* _Supplied data_:
BEGIN

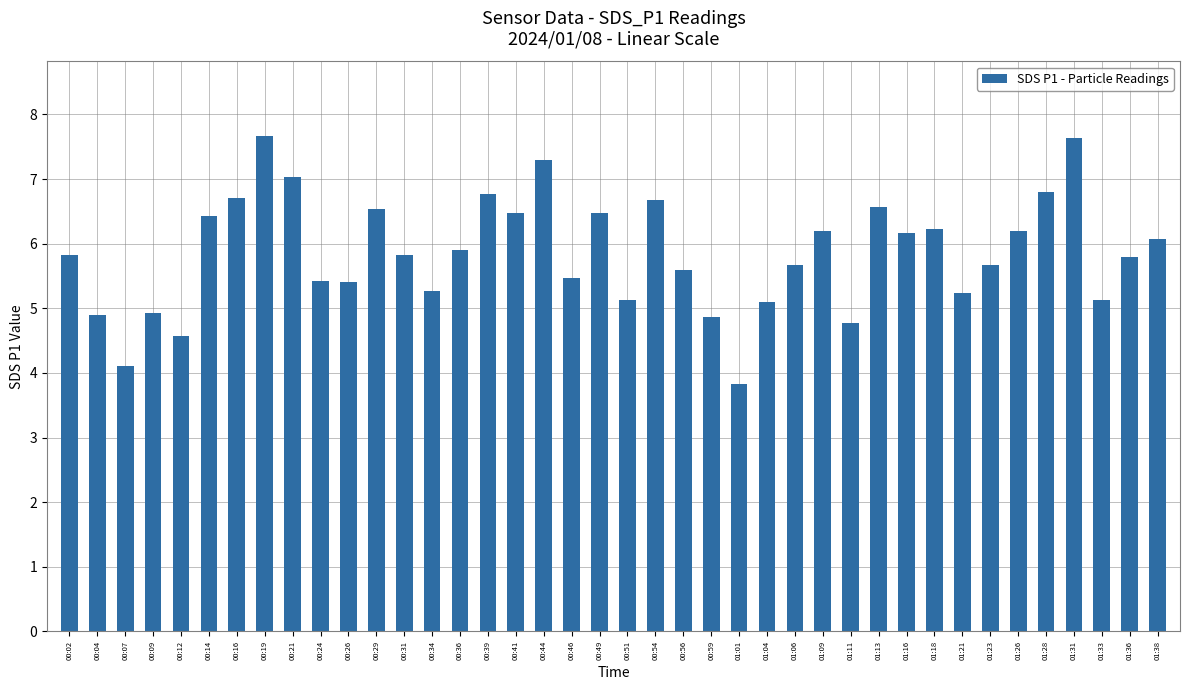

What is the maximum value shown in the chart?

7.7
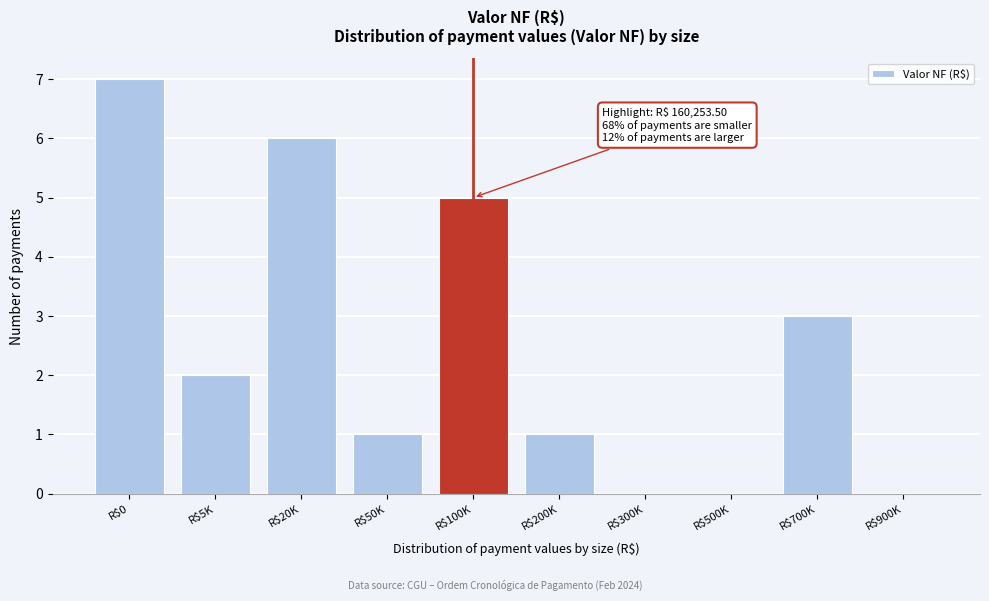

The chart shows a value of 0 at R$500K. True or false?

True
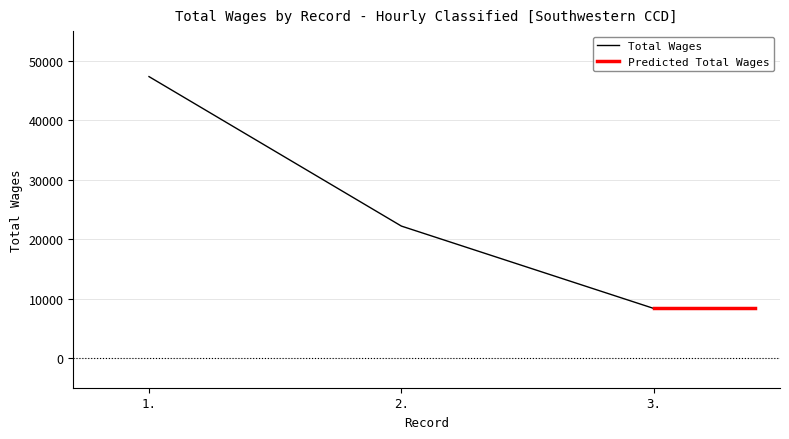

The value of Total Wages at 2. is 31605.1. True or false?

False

END
BEGIN

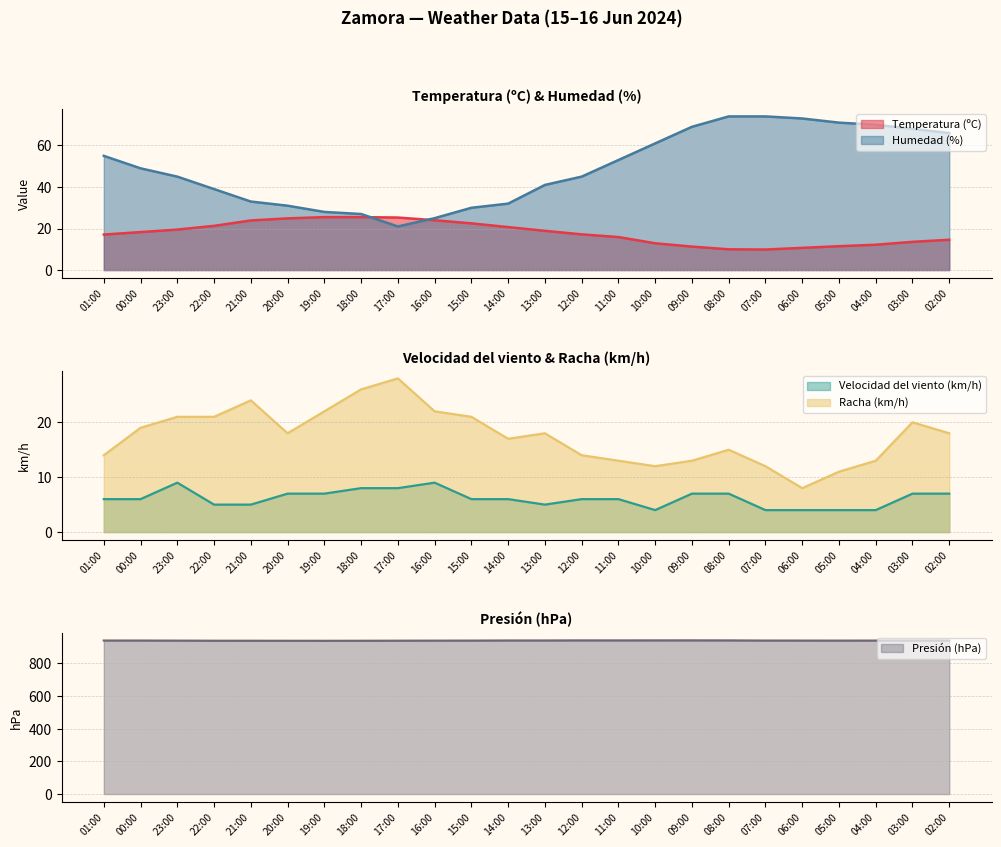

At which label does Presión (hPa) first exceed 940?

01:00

END

* _Task_:
Count the lines in the items above that contain the string "chart" with the same case. Reply with only the number.

* _The completed task_:
2